Бабка, и так маленькая, совсем исчезла в гробу, который привез Монахов. Пепельный лепесток… Он, однако, забыл про ленту и тапочки. Покрывало было у нее припасено собственное. Была еще железненькая, дореволюционная еще, коробочка из-под зубного порошка с землею из родного имения (Псковской губернии), единственное, что осталось у старушки, кроме шляпки. Монахов, потрясенный, машинально ее открыл и закрыл, потрясенный еще больше: земля была старая, тоже как пепел. Эту коробочку она хранила, чтобы быть похороненной в своей земле. Монахов быстро съездил за лентой и тапочками и вернулся.

Ночь она должна была простоять в церкви… Монахов поехал в ту единственную, которую вспомнил, потому что отпевал уже в ней однажды одного своего знакомого. Но тогда организация лежала не на нем, и теперь он не знал, как это делается, с кем надлежит переговорить, как это оплачивается и т. п. А время уже склонялось к вечеру, надо было успеть обернуться с похоронным автобусом. К тому же — требовалась справка о заморо́зке, иначе якобы в церковь не положат. У Монахова голова шла кругом.

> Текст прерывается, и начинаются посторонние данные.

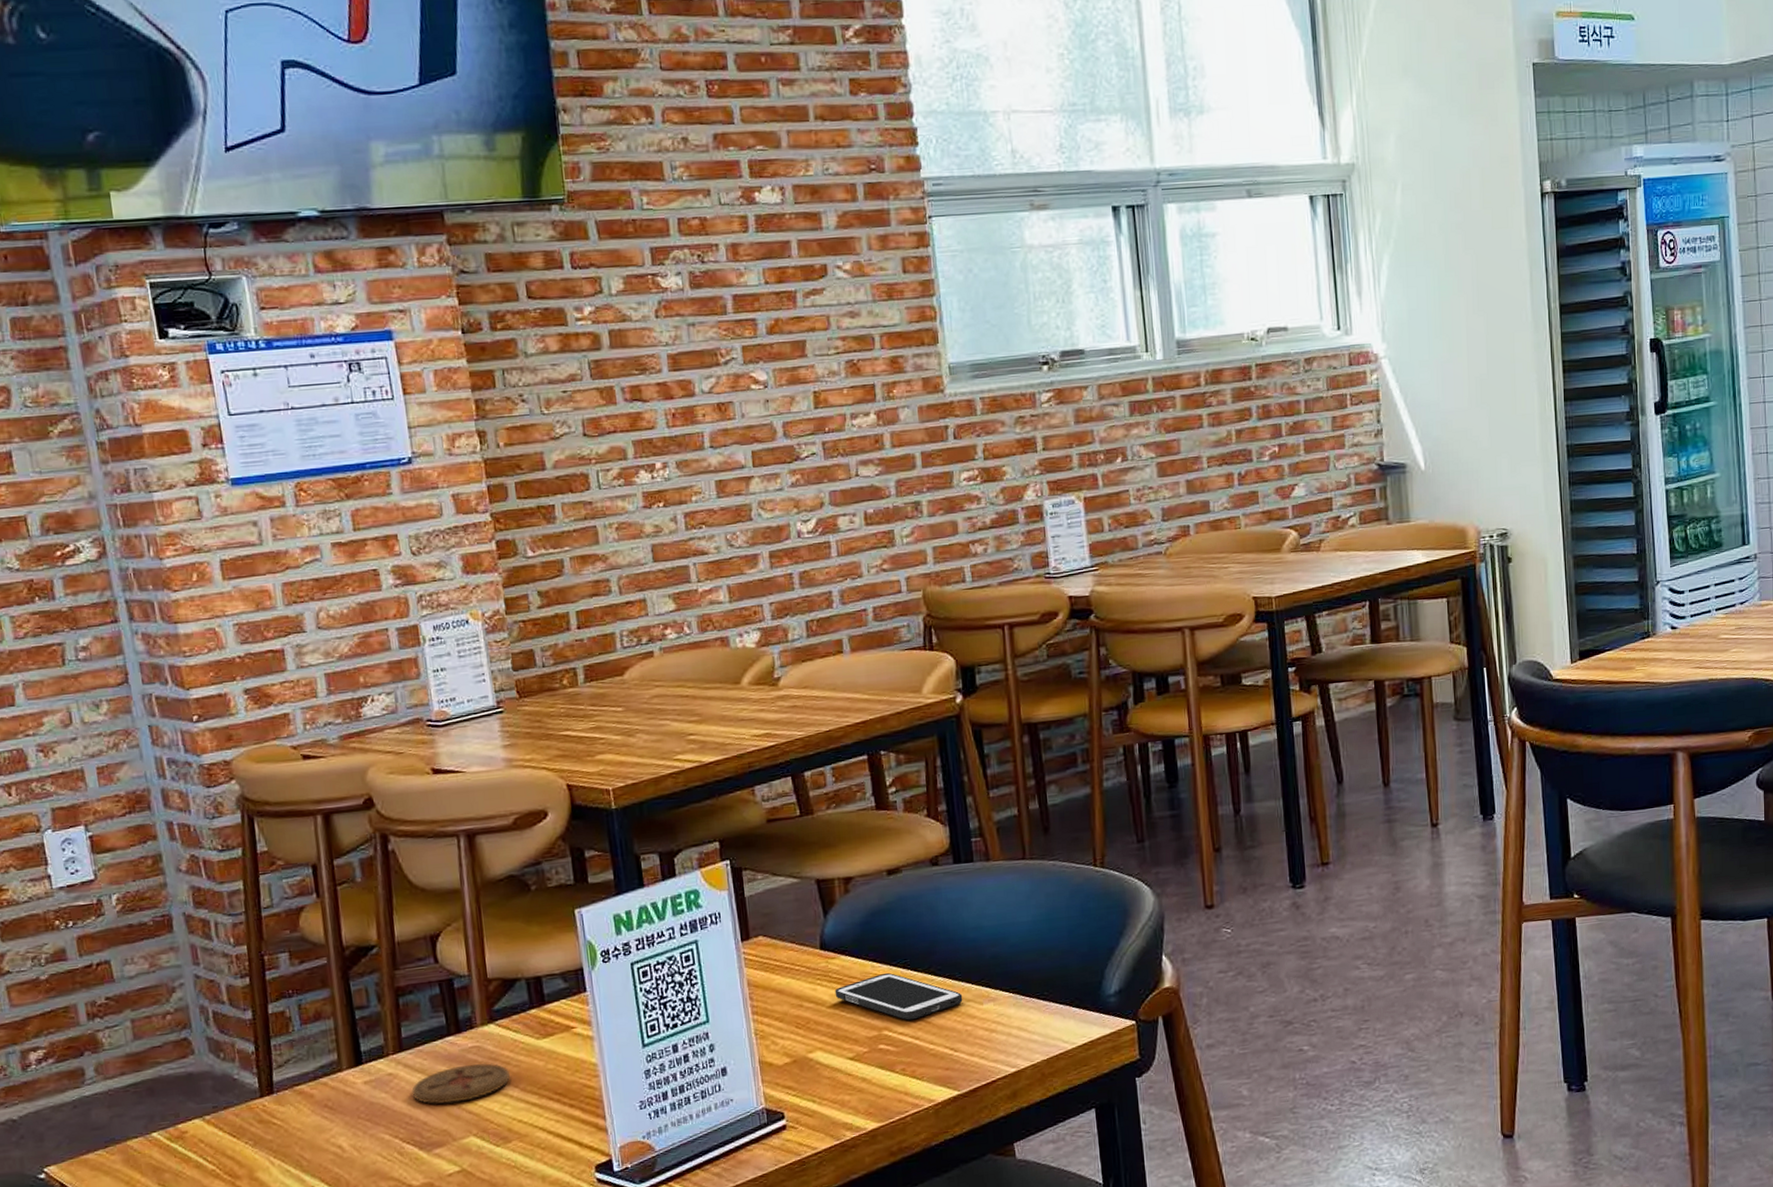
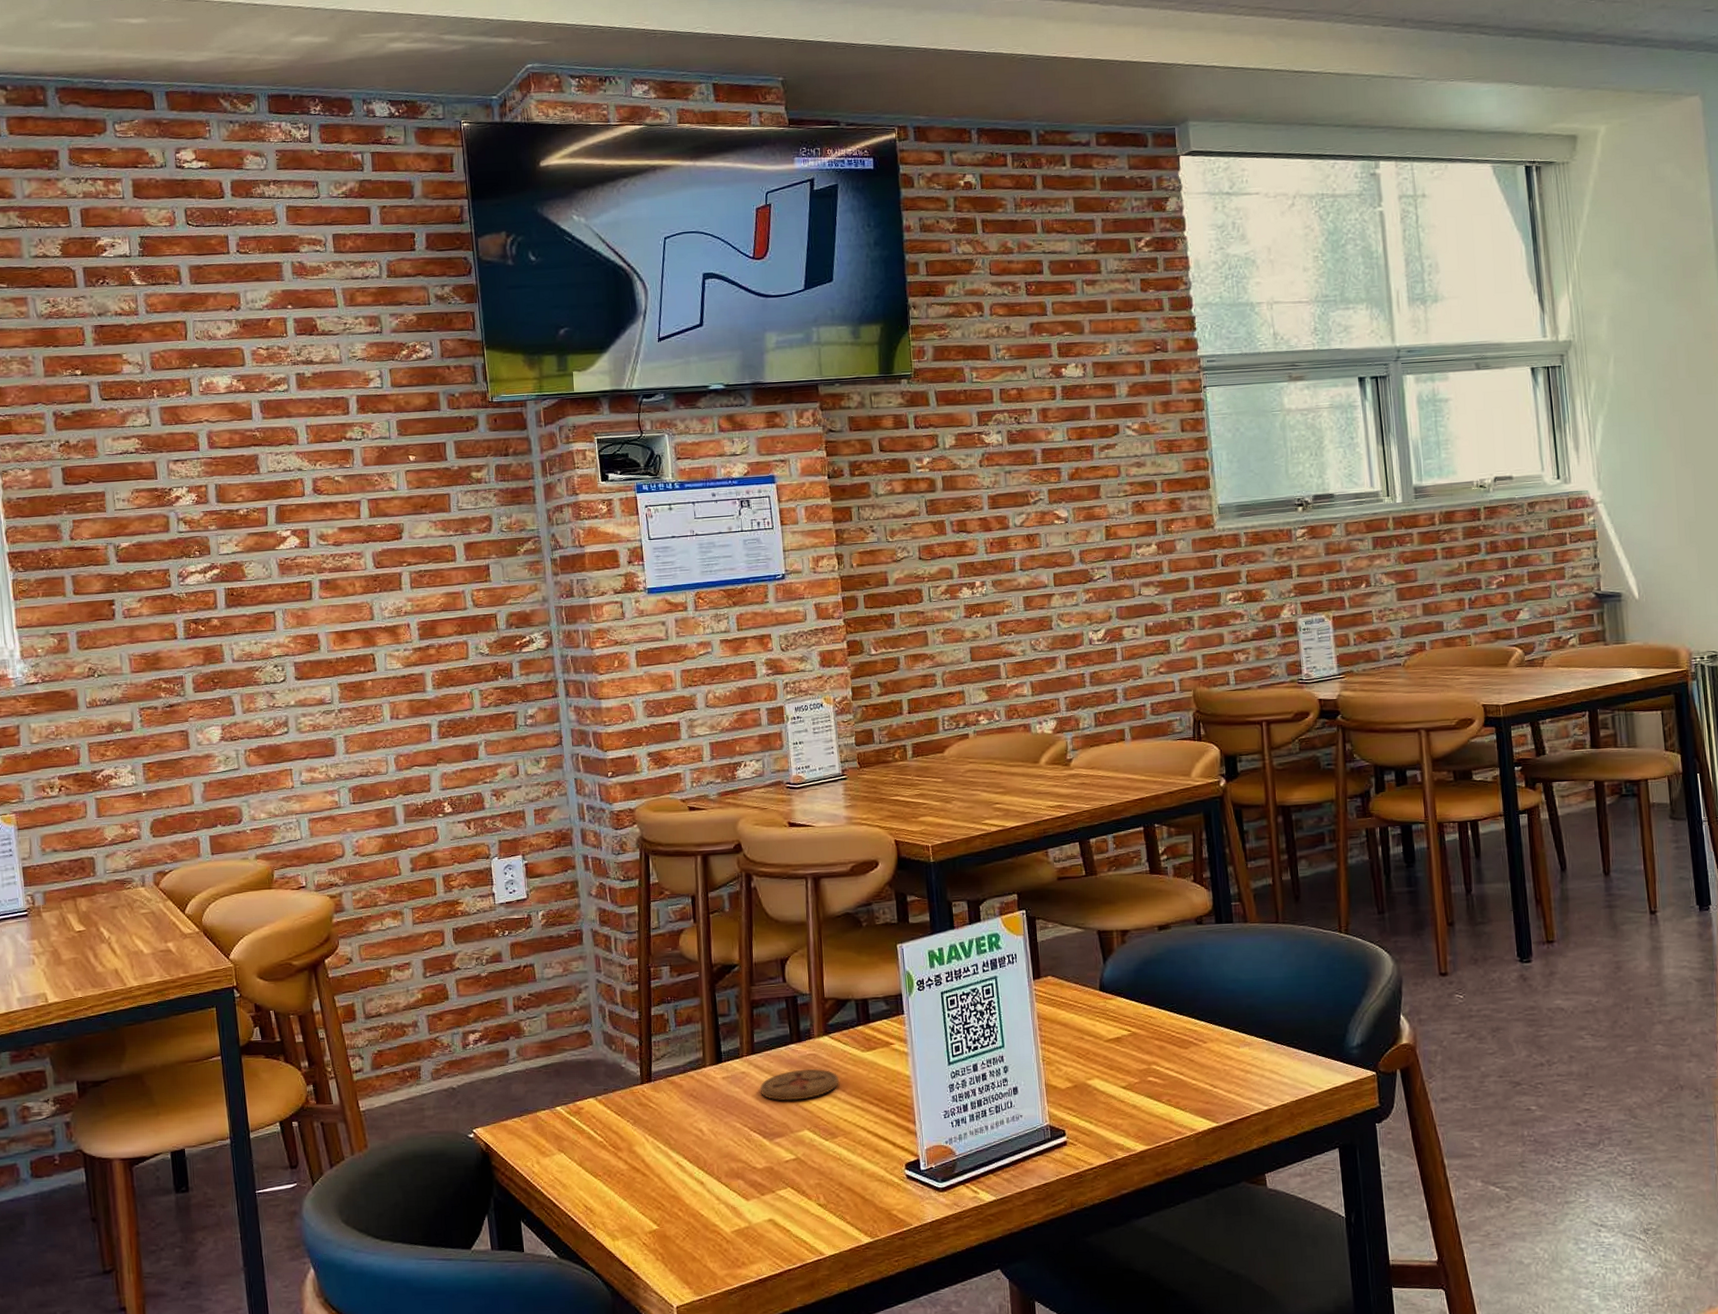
cell phone: present [834,972,963,1021] -> none [1111,1014,1222,1058]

Церковь стояла в уцелевшем московском переулке, пустом и тихом. Старые же, уцелели вокруг деревья. И будто сохранившиеся со времен Саврасова грачи делали круги в смеркающемся небе. Службы никакой не было, он зря дергал дверь. Он обошел вокруг — никого. Приник к щелке ворот. Старуха в черном подбирала во дворике щепочку, несла к самовару… Радостный, Монахов заколотил в ворота. Старуха, не торопясь и не мешкая, бесстрашно отворила ему. Монахов сбивчиво и торопливо, вдаваясь в подробности, боясь отказа, объяснил в чем дело, и старуха слушала или, скорее, терпеливо ждала, когда он выговорится. Монахов и здесь ждал того же, с чем сталкивался сегодня на протяжении всего дня, с чем сталкивается наш человек, когда ему что-нибудь безотлагательно необходимо (он полтора часа ждал продавщицу в похоронном магазине: «ушла на базу»), — с уверенной в себе обходительностью отказа… Старуха, выслушав, сказала: да, привозите, да, она тут все время будет, да, и отопрет ему… И никакой бумаги не потребовалось, никакой справки о заморозке, на слово… Монахов был изумлен. «Как звали?» — спросила старуха. «Что?» — не понял Монахов. «Покойницу как звали?» — «А!» — обрадованно понял Монахов и отбарабанил, как в отделе кадров, как на плацу, фамилию-имя-отчество. «Раба божия Мария, — повторила старуха, — хорошо, я запомню». Изумление Монахова переросло в восторг. Вот так просто… сказал — и все? и моего слова достаточно, и ее? неужели когда-то так и было? то-то бабка смеялась всю жизнь… Монахов вышел из старухиного дворика в другое время, в другое пространство. Казалось, Церковь таинственной силой удерживала вокруг себя и эти деревья, и грачей, и переулок… И не так, как ему показалось, когда подходил сюда, что церковь цела еще оттого, что уцелел еще уголок, в котором она расположена, не так понимал теперь Монахов: теперь ему было ясно, что все это вокруг уцелело благодаря церкви, находясь в ее поле. Именно поле (в том, научно-популярном, теперешнем смысле) ощутил вокруг церкви Монахов… Но вот, восторженный, легкий, перешагнул он какую-то невидимую черту — раздался автомобильный гудок, скрежет тормозов, шофер погрозил ему кулаком, возвышалась новенькая номенклатурная башня, милиционер из

будки посольства новенькой страны глянул на него без осуждения… и Монахов вспомнил, что он и сам на машине, а забыл, а пошел пешком — вернулся и покорно в нее сел.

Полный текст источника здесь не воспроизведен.